The Cage Effect: Love It or Laugh At It, You’re Still Watching
Part of the movie’s ongoing appeal? Cage himself. In the 2000s, he was a force of nature—bouncing between serious Oscar bait and pure popcorn flicks. His performance in National Treasure walks a fine line between earnest and bonkers, and fans wouldn’t have it any other way.
He delivers lines like “I’m going to steal the Declaration of Independence” with full commitment. Not irony. Not a wink. He means it. That sincerity in the face of absurdity? That’s Cage.
His delivery has inspired memes, TikToks, and endless online parodies. But through it all, people still go back and watch. Sometimes to laugh, sometimes because it scratches a weirdly satisfying itch.
Not Just Nostalgia—It’s a Franchise Waiting for More
Let’s not forget: National Treasure wasn’t a one-and-done. It had a sequel—Book of Secrets—which brought even more conspiracy-laden madness. And fans have been begging for a third installment for years. Disney even toyed with a reboot series, National Treasure: Edge of History, but it fizzled out after one season.
Still, the appetite’s clearly there.
There’s something oddly comforting about these movies. They don’t pretend to be gritty or profound. They’re more like cinematic scavenger hunts—equal parts Scooby-Doo and Da Vinci Code, but with PG-friendly plot twists and museum-quality lighting.
A Streaming Comeback That Feels… Inevitable?
So why now? What makes National Treasure pop in 2025?
Well, for one, there’s a whole generation of millennials showing it to their kids. That nostalgic loop is real. And the timing helps—a patriotic long weekend practically begs for films soaked in Americana and “secret history” storytelling.

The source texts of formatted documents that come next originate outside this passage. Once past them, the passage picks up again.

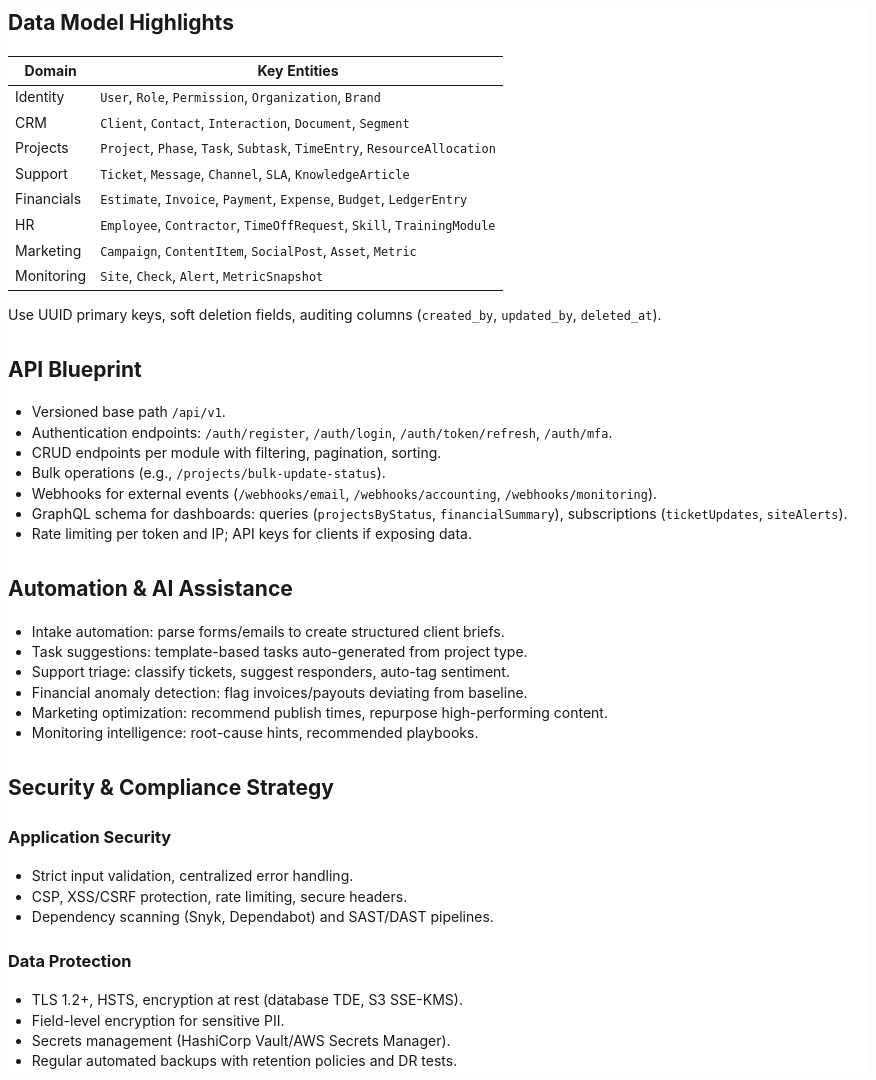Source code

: ## Data Model Highlights

| Domain | Key Entities |
|--------|--------------|
| Identity | `User`, `Role`, `Permission`, `Organization`, `Brand` |
| CRM | `Client`, `Contact`, `Interaction`, `Document`, `Segment` |
| Projects | `Project`, `Phase`, `Task`, `Subtask`, `TimeEntry`, `ResourceAllocation` |
| Support | `Ticket`, `Message`, `Channel`, `SLA`, `KnowledgeArticle` |
| Financials | `Estimate`, `Invoice`, `Payment`, `Expense`, `Budget`, `LedgerEntry` |
| HR | `Employee`, `Contractor`, `TimeOffRequest`, `Skill`, `TrainingModule` |
| Marketing | `Campaign`, `ContentItem`, `SocialPost`, `Asset`, `Metric` |
| Monitoring | `Site`, `Check`, `Alert`, `MetricSnapshot` |

Use UUID primary keys, soft deletion fields, auditing columns (`created_by`, `updated_by`, `deleted_at`).

## API Blueprint
- Versioned base path `/api/v1`.
- Authentication endpoints: `/auth/register`, `/auth/login`, `/auth/token/refresh`, `/auth/mfa`.
- CRUD endpoints per module with filtering, pagination, sorting.
- Bulk operations (e.g., `/projects/bulk-update-status`).
- Webhooks for external events (`/webhooks/email`, `/webhooks/accounting`, `/webhooks/monitoring`).
- GraphQL schema for dashboards: queries (`projectsByStatus`, `financialSummary`), subscriptions (`ticketUpdates`, `siteAlerts`).
- Rate limiting per token and IP; API keys for clients if exposing data.

## Automation & AI Assistance
- Intake automation: parse forms/emails to create structured client briefs.
- Task suggestions: template-based tasks auto-generated from project type.
- Support triage: classify tickets, suggest responders, auto-tag sentiment.
- Financial anomaly detection: flag invoices/payouts deviating from baseline.
- Marketing optimization: recommend publish times, repurpose high-performing content.
- Monitoring intelligence: root-cause hints, recommended playbooks.

## Security & Compliance Strategy

### Application Security
- Strict input validation, centralized error handling.
- CSP, XSS/CSRF protection, rate limiting, secure headers.
- Dependency scanning (Snyk, Dependabot) and SAST/DAST pipelines.

### Data Protection
- TLS 1.2+, HSTS, encryption at rest (database TDE, S3 SSE-KMS).
- Field-level encryption for sensitive PII.
- Secrets management (HashiCorp Vault/AWS Secrets Manager).
- Regular automated backups with retention policies and DR tests.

Also, let’s be honest: people are probably a little burned out from superheroes, multiverses, and gritty dystopias. Sometimes you just want a treasure map and a man in a turtleneck mumbling about riddles.
One sentence here.
Disney might want to take notes. If Cage is still game, and the audience still shows up? The treasure might not be buried anymore—it’s streaming.